I DOLORI DEL RINGHIO ALLENATORE

Da allenatore la strada per lui sarà un po’ più impervia. Benché in campo fosse un centrocampista con compiti difensivi, il suo 4-3-3, marchio di fabbrica, è decisamente offensivo. Sion, Palermo e OFI Creta (dove manda agli archivi una conferenza stampa indimenticabile, in perfetto stile Ringhio) sono banchi di prova utili per comprendere le difficoltà che si celano dietro il nuovo ruolo. Al Pisa, in C, vince subito un campionato (iconica la finale contro il Foggia di De Zerbi) ma l’anno dopo non evita la retrocessione dalla B, pur restando al timone fino all’ultimo. Nell’estate del 2017 accetta la proposta del Milan di allenare la Primavera, ma a dicembre la società, passata da Berlusconi ai cinesi, lo chiama al posto di Montella a prendere in mano la prima squadra.

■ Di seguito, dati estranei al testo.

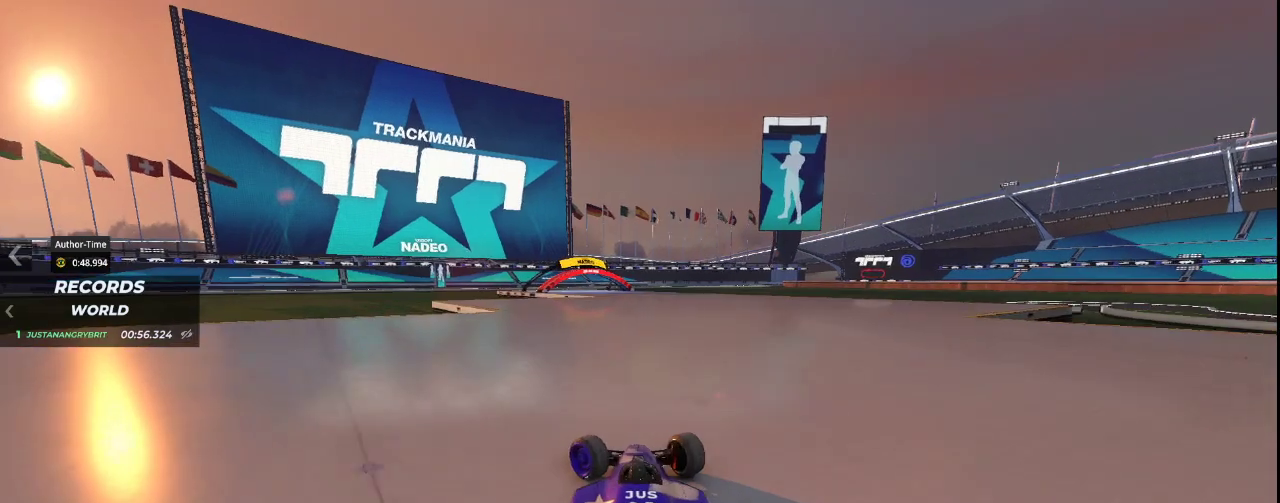
{"keys": ["left", "up"], "events": [[100, "left", "up"], [500, "left", "down"]]}
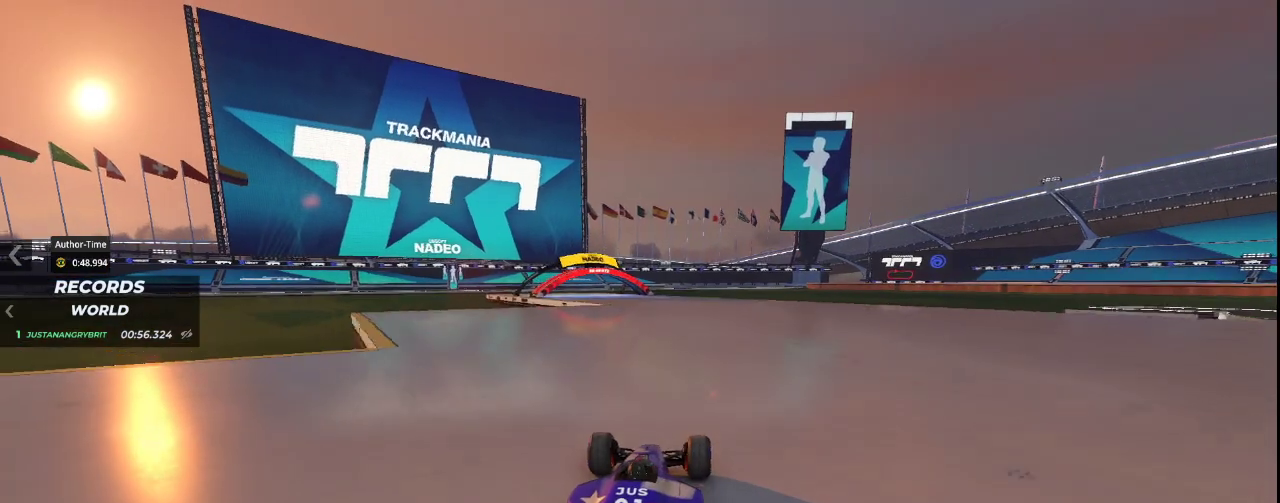
{"keys": ["up"], "events": [[300, "left", "up"]]}
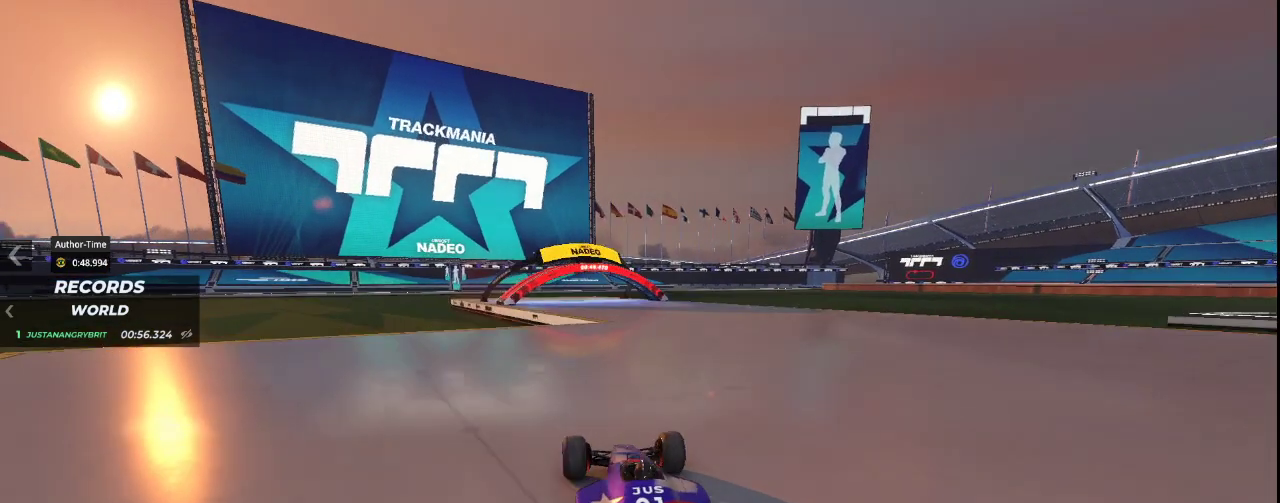
{"keys": ["up"], "events": [[100, "right", "down"], [367, "right", "up"]]}
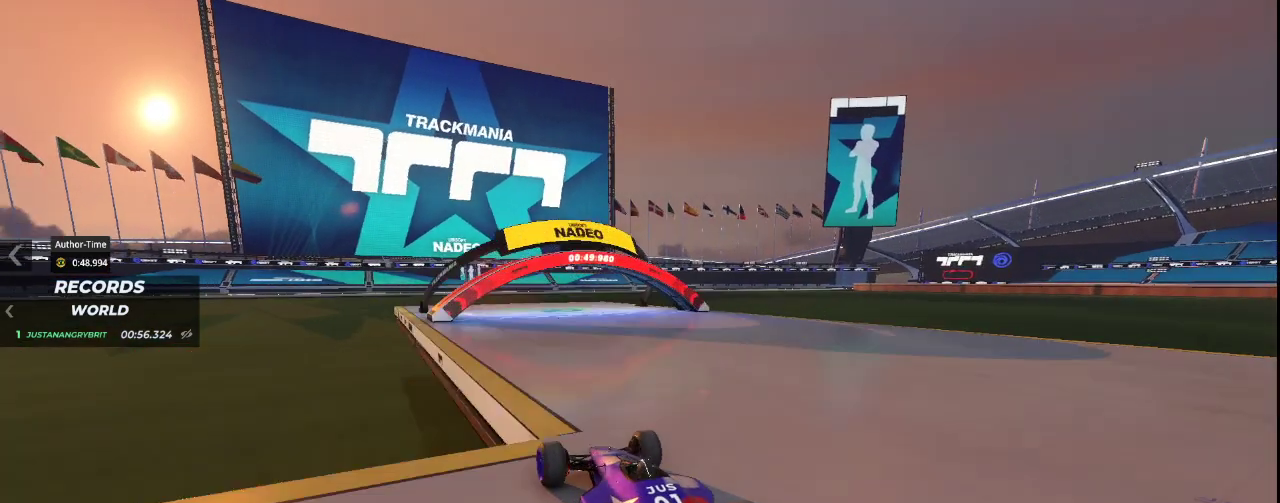
{"keys": ["up"], "events": []}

La squadra è quella che è, nonostante l’ingente campagna acquisti estiva: arriva in finale di Coppa Italia, persa malamente con la Juventus, e chiude al sesto posto. Gattuso viene confermato e l’anno dopo dimostra di poter fare ancora meglio, nonostante Higuain lo tradisca (sul campo). L’arrivo di Piatek rianima i rossoneri, che pure perdono la possibilità di tornare in Champions per un punto, chiudendo al quinto posto. Il feeling con la proprietà è ormai andato, nonostante l’arrivo di Maldini nell’area tecnica. A fine stagione arriva l’addio consensuale, e pochi mesi dopo lo chiama De Laurentiis al Napoli per sostituire il suo maestro Ancelotti. Nonostante la pandemia e una squadra non all’altezza di Inter e Juventus, Rino si prende una Coppa Italia, ma ancora una volta alla lunga sente che il feeling non c’è più. Perde un’altra volta il quarto posto per un punto, quando già sa di non essere più nei piani della proprietà. Saluta tutti a fine campionato 2020-21, non prima di aver lanciato Osimhen. Lo aspetta la Fiorentina, ma finisce prima ancora di cominciare. Forse tra qualche mese lo aspettano a Bologna, ma è ancora tutta una storia da scrivere. Intanto a 44 anni Rino si “gode” un compleanno senza pallone. Una rarità nella vita di un uomo tutto d’un pezzo.